## Assigned task
A word-for-word copy of the records is needed, with every picture left out.

Web page revision data
● ● ●
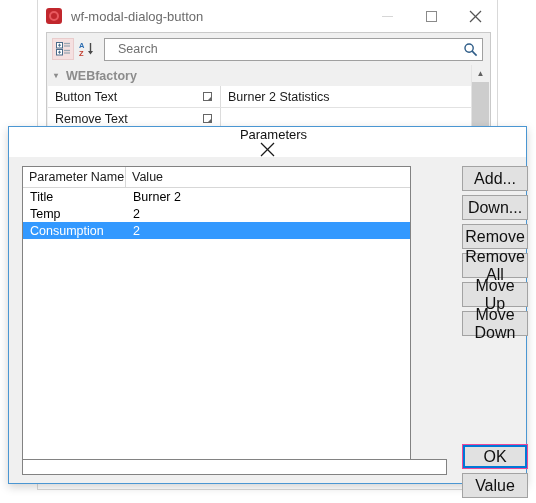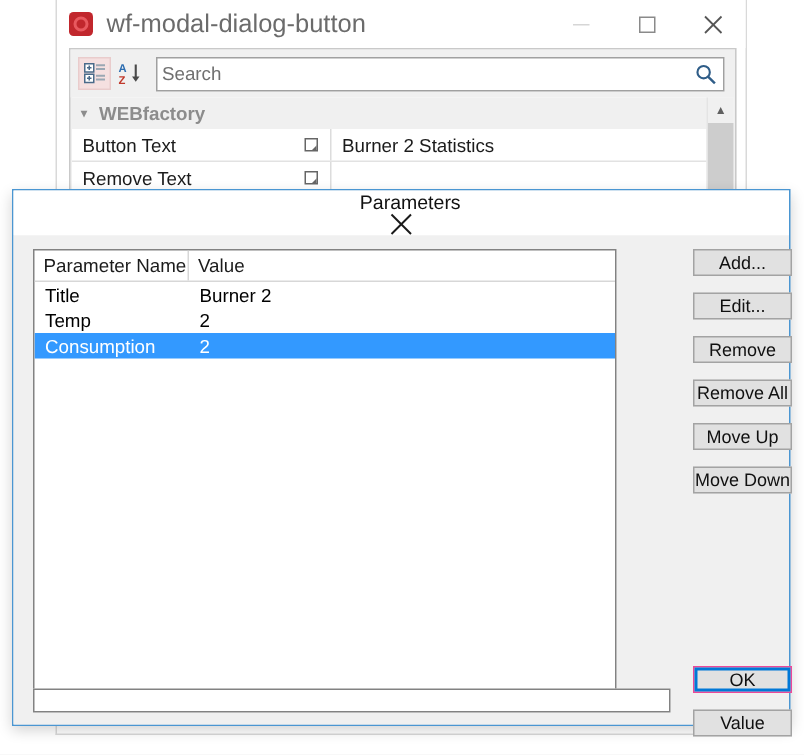--- a/index.html
+++ b/index.html
@@ -58,7 +58,7 @@
   }
   #host-title {
     margin-left: 9px;
-    font-size: 17px;
+    font-size: 13px;
     color: #6b6b6b;
     white-space: nowrap;
     text-align: right;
● ● ●
## Answer to this task
--- a/index.html
+++ b/index.html
@@ -58,7 +58,7 @@
   }
   #host-title {
     margin-left: 9px;
-    font-size: 17px;
+    font-size: 13px;
     color: #6b6b6b;
     white-space: nowrap;
     text-align: right;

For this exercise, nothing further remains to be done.